文档节选:
^^^^^^^^
Best parameters: {'objective': 'reg:pseudohubererror', 'num_parallel_tree': 21, 'n_estimators': 157, 'max_depth': 4, 'learning_rate': 0.030667230642422286, 'subsample': 0.5715179242734815, 'colsample_bytree': 0.7144645784573894, 'reg_alpha': 0.0064916301134209375, 'reg_lambda': 2.14465845959358e-05}
Best score: 0.8759307193302016


In [7]:
print(params)

{'objective': 'reg:pseudohubererror', 'num_parallel_tree': 21, 'n_estimators': 157, 'max_depth': 4, 'learning_rate': 0.030667230642422286, 'subsample': 0.5715179242734815, 'colsample_bytree': 0.7144645784573894, 'reg_alpha': 0.0064916301134209375, 'reg_lambda': 2.14465845959358e-05}


In [11]:
# 使用最优参数训练模型
model = XGBClassifier(**params)
model.fit(train.drop(columns=['Survived']), train['Survived'])
res_pro = model.predict(test)

# 查看结果(假设 gender_submission.csv 是 Kaggle 提供的答案)
ans = pd.read_csv('data/gender_submission.csv')
ac_pro = (ans['Survived'] == res_pro).sum()/len(res_pro)
print(ac_pro)

0.9210526315789473


In [12]:
# 使用原始模型查看结果
org_model = XGBClassifier()
org_model.fit(train.drop(columns=['Survived']), train['Survived'])
res_org = org_model.predict(test)

# 查看结果(假设 gender_submission.csv 是 Kaggle 提供的答案)
ans = pd.read_csv('data/gender_submission.csv')
ac_org = (ans['Survived'] == res_org).sum()/len(res_org)
print(ac_org)


0.8277511961722488


In [13]:
increase = (ac_pro - ac_org) / ac_org * 100
print(f"The increase is {increase:.2f}%")


The increase is 11.27%


可以看到，有接近10%左右的提升，这是非常夸张的

In [14]:
# 保存下来提交看看
submission = pd.DataFrame({
    'PassengerId': ans['PassengerId'],
    'Survived': res_pro
})

submission.to_csv('data/ProSubmission.csv', index=False)
print("OK!")

OK!


In [15]:
submission = pd.DataFrame({
    'PassengerId': ans['PassengerId'],
    'Survived': res_org
})

submission.to_csv('data/OrgSubmission.csv', index=False)
print("OK!")

OK!


在 Kaggle 上提交结果如下：

ProSubmission.csv ---> 0.77751

OrgSubmission.csv ---> 0.76076

在 Kaggle 分数上，提升有 1% 左右。
^^^^^^^^
待解问题:
(a) 文档节选中的代码读取或写入了哪些 CSV 文件？请列出它们的路径。
(b) 这段关于 XGBoost 调参的文档节选，能否用两句话概括？
^^^^^^^^
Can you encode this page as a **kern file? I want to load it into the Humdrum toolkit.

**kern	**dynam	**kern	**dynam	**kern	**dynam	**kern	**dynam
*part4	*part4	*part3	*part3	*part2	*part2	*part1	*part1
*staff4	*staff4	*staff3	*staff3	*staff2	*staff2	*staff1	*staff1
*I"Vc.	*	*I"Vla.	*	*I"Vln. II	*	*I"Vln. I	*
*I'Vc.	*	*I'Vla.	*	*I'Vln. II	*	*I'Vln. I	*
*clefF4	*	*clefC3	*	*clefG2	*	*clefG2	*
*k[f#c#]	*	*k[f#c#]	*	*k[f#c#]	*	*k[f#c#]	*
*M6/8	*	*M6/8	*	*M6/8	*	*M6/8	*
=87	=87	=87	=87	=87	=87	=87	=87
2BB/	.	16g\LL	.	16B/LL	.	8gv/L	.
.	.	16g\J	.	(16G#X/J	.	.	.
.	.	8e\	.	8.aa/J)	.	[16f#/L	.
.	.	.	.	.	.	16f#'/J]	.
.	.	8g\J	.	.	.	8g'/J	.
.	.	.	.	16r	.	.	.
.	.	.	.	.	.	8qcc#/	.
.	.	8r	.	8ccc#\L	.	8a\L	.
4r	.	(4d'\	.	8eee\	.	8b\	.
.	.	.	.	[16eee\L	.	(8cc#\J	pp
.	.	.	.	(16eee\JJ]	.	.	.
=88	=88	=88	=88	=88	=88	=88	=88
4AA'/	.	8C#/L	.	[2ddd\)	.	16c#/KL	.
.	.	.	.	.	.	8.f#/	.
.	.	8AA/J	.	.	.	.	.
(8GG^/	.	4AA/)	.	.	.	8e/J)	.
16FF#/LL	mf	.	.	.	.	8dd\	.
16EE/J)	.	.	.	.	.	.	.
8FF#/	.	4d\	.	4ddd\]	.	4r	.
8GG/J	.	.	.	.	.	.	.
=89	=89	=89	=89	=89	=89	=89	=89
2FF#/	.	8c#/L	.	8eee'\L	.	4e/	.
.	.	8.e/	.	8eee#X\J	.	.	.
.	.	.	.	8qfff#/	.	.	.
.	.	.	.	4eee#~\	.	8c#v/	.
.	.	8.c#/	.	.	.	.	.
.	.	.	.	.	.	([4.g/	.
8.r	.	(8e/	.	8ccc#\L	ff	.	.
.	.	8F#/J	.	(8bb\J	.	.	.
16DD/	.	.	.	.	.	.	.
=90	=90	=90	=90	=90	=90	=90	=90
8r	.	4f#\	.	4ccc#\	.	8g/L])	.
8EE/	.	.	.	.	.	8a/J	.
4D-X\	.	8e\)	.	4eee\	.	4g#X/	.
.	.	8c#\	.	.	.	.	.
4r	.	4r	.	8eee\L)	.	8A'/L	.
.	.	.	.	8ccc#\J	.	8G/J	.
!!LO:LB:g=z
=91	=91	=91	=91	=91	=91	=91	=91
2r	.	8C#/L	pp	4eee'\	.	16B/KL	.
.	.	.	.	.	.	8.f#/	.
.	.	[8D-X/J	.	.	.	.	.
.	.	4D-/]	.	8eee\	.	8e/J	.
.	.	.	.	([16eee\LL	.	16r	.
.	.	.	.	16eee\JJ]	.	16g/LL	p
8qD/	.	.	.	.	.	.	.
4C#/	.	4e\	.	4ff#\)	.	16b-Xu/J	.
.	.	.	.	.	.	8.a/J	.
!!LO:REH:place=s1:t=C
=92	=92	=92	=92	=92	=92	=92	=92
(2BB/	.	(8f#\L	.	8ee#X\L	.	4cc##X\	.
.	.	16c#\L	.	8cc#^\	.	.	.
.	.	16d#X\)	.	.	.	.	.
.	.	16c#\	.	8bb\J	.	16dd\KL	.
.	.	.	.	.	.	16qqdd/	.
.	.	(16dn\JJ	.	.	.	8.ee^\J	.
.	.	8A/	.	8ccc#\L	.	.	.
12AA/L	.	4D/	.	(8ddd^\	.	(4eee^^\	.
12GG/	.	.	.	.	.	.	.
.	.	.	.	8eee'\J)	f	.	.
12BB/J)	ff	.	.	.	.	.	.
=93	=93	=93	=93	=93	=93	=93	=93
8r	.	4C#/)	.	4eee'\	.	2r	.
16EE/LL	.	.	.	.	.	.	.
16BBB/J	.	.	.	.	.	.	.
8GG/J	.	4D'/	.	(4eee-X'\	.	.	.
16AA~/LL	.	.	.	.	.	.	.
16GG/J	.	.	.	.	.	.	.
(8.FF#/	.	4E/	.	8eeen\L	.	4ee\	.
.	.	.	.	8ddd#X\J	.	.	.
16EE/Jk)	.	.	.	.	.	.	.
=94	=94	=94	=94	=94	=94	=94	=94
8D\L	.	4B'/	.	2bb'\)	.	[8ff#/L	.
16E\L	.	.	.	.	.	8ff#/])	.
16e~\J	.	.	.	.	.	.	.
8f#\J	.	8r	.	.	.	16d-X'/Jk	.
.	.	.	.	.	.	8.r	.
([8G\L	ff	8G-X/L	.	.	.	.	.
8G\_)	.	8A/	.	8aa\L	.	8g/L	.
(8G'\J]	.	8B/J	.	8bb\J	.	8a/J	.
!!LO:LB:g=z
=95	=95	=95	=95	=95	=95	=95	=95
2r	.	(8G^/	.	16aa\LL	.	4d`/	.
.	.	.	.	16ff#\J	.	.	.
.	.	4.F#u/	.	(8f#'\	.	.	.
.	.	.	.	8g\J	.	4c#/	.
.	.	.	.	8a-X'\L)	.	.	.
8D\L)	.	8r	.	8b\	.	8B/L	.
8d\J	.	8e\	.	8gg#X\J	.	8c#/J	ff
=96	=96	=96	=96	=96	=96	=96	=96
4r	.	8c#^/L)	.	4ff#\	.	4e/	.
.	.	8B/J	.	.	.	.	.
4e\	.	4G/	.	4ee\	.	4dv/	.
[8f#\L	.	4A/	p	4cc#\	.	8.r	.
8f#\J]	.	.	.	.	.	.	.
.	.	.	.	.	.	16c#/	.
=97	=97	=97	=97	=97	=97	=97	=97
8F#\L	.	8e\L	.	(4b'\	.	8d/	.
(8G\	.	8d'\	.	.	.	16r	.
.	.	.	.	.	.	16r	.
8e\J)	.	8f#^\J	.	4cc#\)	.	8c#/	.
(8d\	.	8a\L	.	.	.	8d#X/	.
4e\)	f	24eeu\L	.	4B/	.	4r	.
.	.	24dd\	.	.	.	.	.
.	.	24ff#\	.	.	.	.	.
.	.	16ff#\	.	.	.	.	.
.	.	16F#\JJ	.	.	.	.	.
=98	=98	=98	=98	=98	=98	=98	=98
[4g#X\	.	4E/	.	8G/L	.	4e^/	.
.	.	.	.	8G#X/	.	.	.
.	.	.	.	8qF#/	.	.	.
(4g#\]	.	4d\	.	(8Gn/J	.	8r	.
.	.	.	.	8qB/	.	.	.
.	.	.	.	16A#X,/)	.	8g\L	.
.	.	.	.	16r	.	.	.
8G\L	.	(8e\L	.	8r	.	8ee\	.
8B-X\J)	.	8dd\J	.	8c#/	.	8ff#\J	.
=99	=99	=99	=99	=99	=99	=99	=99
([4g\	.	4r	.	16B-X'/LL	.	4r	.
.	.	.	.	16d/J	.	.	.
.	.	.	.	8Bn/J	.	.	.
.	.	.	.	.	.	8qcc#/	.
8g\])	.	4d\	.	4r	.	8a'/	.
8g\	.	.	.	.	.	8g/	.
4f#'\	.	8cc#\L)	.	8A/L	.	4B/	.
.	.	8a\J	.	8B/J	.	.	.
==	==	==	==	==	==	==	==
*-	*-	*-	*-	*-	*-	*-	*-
^^^^^^^^
参考答案:
(a)
data/gender_submission.csv
data/ProSubmission.csv
data/OrgSubmission.csv

(b) 以 gender_submission.csv 作为答案对照，用最优参数训练的 XGBClassifier 准确率为 0.9210526315789473，原始模型为 0.8277511961722488，提升了 11.27%。两个模型的预测结果分别保存为 ProSubmission.csv 和 OrgSubmission.csv，在 Kaggle 上的得分为 0.77751 和 0.76076，提升约 1%。